■ **Work to be completed**
An exact copy of the entries is needed, with every picture left out.

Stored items

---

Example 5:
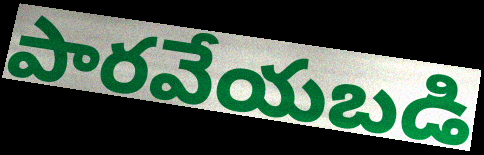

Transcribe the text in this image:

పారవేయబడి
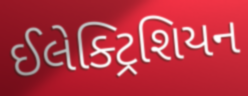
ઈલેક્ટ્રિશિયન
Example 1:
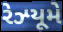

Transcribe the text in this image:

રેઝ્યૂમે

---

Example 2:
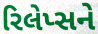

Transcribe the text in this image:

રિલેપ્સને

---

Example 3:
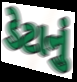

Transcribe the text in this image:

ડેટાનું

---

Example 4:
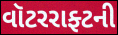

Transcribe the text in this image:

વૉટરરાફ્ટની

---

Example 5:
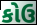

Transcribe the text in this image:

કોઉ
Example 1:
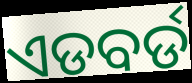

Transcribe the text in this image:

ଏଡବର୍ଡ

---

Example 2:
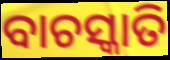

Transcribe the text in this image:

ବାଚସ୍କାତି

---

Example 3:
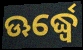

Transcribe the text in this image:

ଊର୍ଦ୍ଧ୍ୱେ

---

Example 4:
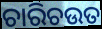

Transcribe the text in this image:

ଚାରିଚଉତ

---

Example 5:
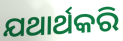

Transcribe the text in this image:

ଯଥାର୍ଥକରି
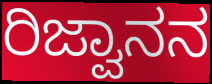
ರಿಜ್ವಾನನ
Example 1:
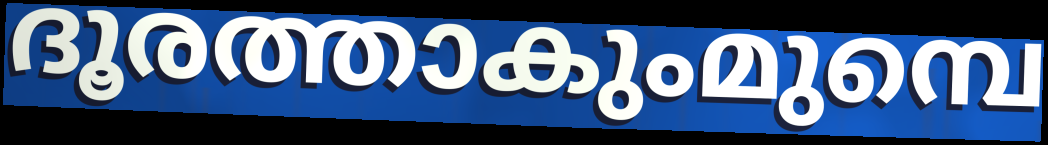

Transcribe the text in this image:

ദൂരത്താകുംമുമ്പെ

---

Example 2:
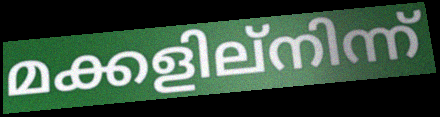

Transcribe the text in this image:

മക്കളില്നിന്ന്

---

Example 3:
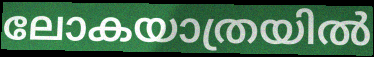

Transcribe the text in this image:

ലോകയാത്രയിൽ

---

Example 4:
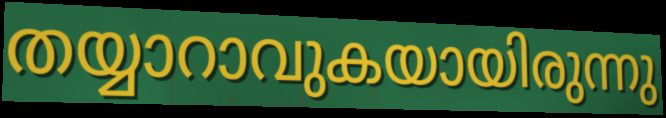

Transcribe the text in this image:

■ **Response to the task**
---

Example 5:

Transcribe the text in this image:

పారవేయబడి
ઈલેક્ટ્રિશિયન
Example 1:

Transcribe the text in this image:

રેઝ્યૂમે

---

Example 2:

Transcribe the text in this image:

રિલેપ્સને

---

Example 3:

Transcribe the text in this image:

ડેટાનું

---

Example 4:

Transcribe the text in this image:

વૉટરરાફ્ટની

---

Example 5:

Transcribe the text in this image:

કોઉ
Example 1:

Transcribe the text in this image:

ଏଡବର୍ଡ

---

Example 2:

Transcribe the text in this image:

ବାଚସ୍କାତି

---

Example 3:

Transcribe the text in this image:

ଊର୍ଦ୍ଧ୍ୱେ

---

Example 4:

Transcribe the text in this image:

ଚାରିଚଉତ

---

Example 5:

Transcribe the text in this image:

ଯଥାର୍ଥକରି
ರಿಜ್ವಾನನ
Example 1:

Transcribe the text in this image:

ദൂരത്താകുംമുമ്പെ

---

Example 2:

Transcribe the text in this image:

മക്കളില്നിന്ന്

---

Example 3:

Transcribe the text in this image:

ലോകയാത്രയിൽ

---

Example 4:

Transcribe the text in this image:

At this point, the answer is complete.